The first documentary record of the hogback is a mention in the 1811 edition of An Historical and Descriptive Account of the Town of Lancaster, published by Christopher Clark, of its discovery in St Peter's churchyard. The 1807 edition of this work does not mention it, from which it has been argued that it must have been unearthed between those two years, but this inference has been disputed. The same work claims that "at the time of its discovery, there was found deposited under it, the remains of a human skeleton, and also, a piece of iron, which had apparently been the head of a spear". This, if true, would make it the only hogback found in association with human remains or grave goods. A much later account in Edward L. Cutts's A Manual for the Study of the Sepulchral Slabs and Crosses of the Middle Ages (1849) surmises that it was found in the adjoining St Patrick's Chapel.
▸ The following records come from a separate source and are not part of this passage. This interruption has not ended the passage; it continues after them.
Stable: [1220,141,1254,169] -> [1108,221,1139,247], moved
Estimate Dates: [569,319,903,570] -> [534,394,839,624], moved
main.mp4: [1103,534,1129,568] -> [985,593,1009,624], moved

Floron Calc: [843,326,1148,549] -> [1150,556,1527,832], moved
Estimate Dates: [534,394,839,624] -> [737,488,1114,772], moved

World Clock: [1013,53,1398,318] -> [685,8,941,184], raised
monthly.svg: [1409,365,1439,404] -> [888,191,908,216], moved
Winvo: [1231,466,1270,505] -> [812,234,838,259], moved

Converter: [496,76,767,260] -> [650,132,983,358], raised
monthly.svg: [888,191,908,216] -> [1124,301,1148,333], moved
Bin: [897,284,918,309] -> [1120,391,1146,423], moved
It was kept in the open air in St Peter's churchyard where it suffered erosion from the weather and from the many local children who, over the years, played at taking rides on it. In 1961 it was taken into the church, where it remains.
Writing in 1950, H. R. Ellis Davidson found the Adamic interpretation far-fetched, preferring March's Ragnarök interpretation of face A, though she was more sceptical of its relevance to face B since it fails to explain several of the beasts. She concluded that March's theory explains the evidence more plausibly than any other. More recently, support has been expressed both for the Ragnarök theory and by others for an interpretation of the carvings as a version of the Biblical story of Adam's naming of the animals, a theme also explored by medieval Irish sculptors. Another new interpretation has emerged, supported by James Lang and Thor Ewing among others, which would see the carvings as being a portrayal of the legend of Sigurd and Regin, but proponents of this theory face the problem that several of the images normally found in British Sigurd sculptures are absent from the Heysham hogback. Rosemary Cramp took a compromise position, proposing that face A had a Christian subject and face B a pagan one, though she acknowledged that "it is equally possible that all of these strange motifs were capable of being interpreted in the light of both religions". Sue Margeson held an opinion similar to Browne's, seeing in the Heysham carvings no more than a simple hunting scene.
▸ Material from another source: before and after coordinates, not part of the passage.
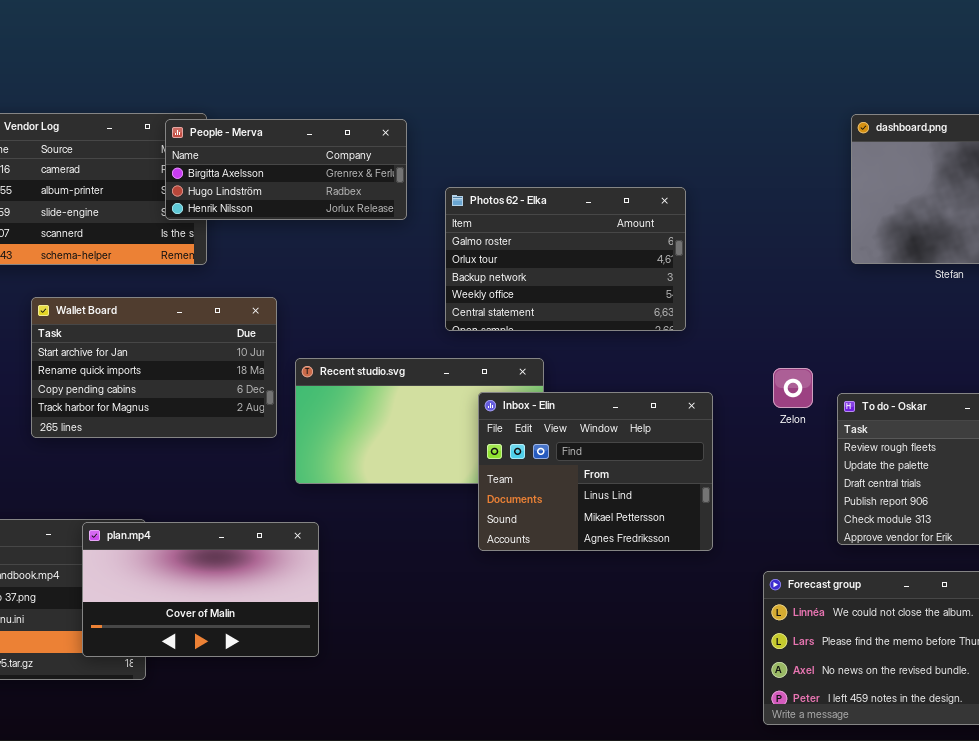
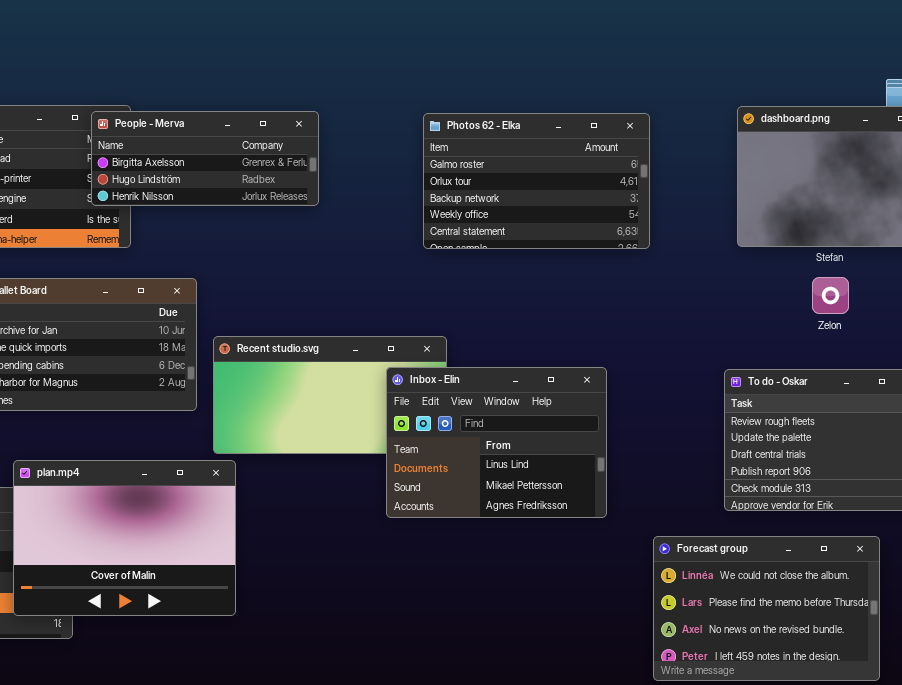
Photos 62 - Elka: [445,187,686,331] -> [423,113,650,249], moved
Zelon: [773,368,813,408] -> [812,277,849,314], moved
plan.mp4: [82,522,319,657] -> [13,460,236,616], resized

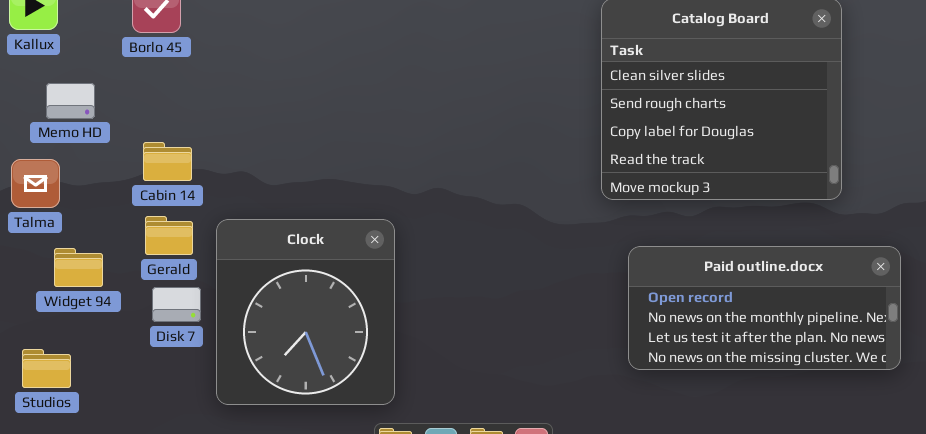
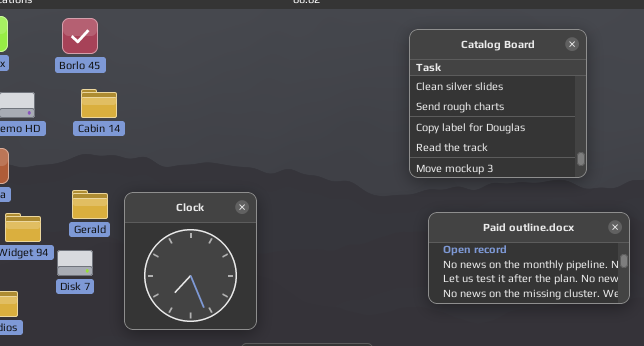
Cabin 14: [143,142,192,181] -> [81,89,117,118], moved
Disk 7: [152,287,201,322] -> [57,250,93,276], moved

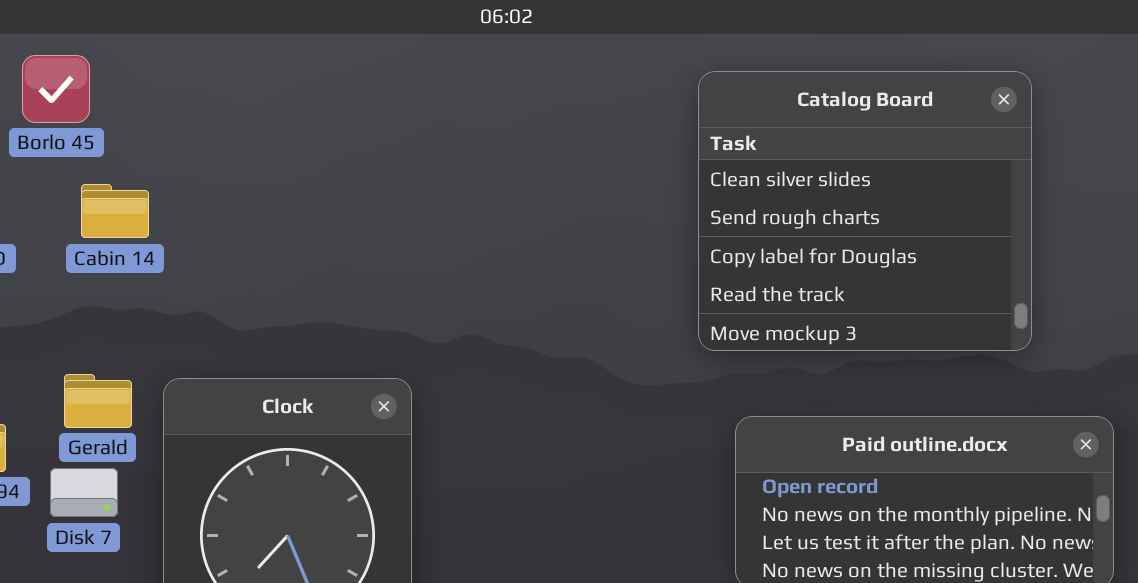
Borlo 45: [62,18,98,54] -> [22,55,90,123], moved
Disk 7: [57,250,93,276] -> [50,468,118,517], moved

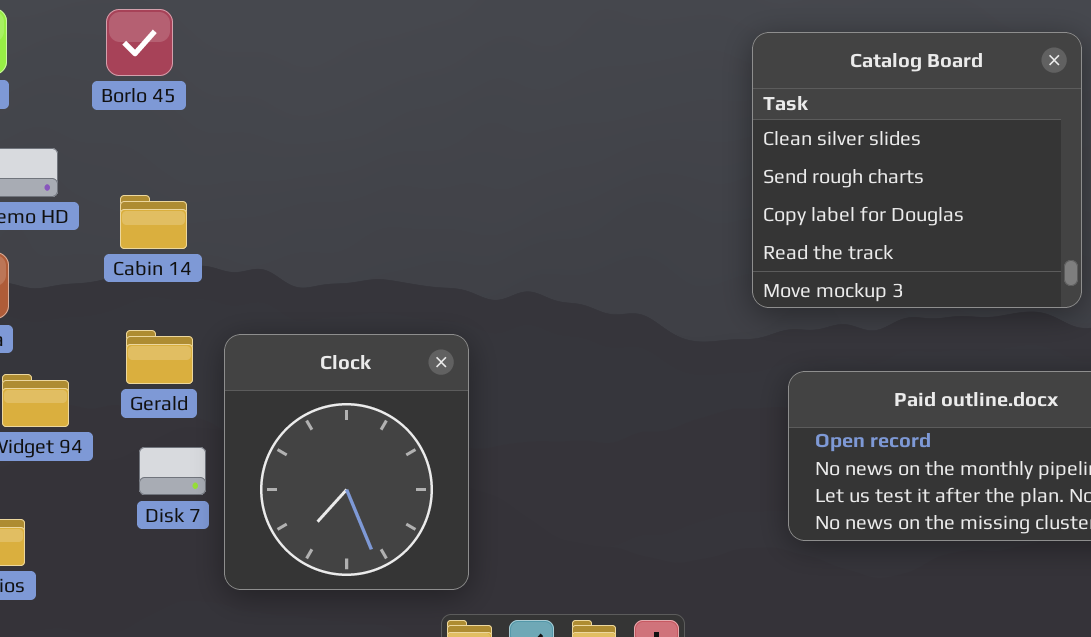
Borlo 45: [22,55,90,123] -> [106,9,173,76], moved
Cabin 14: [81,184,149,238] -> [120,195,187,249], moved
Disk 7: [50,468,118,517] -> [139,447,206,495], moved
Andrew White, the curator of Lancaster Museum, has warned that "the only people who are certain about the subject of the Hogback are those who do not know anything about the genre", and the archaeologist B. J. N. Edwards summed up the state of the scholarship thus: "Despite a number of attempts to 'explain' the sculptures, none has yet been put forward which is really convincing, and it has to go down as a 'don't know'."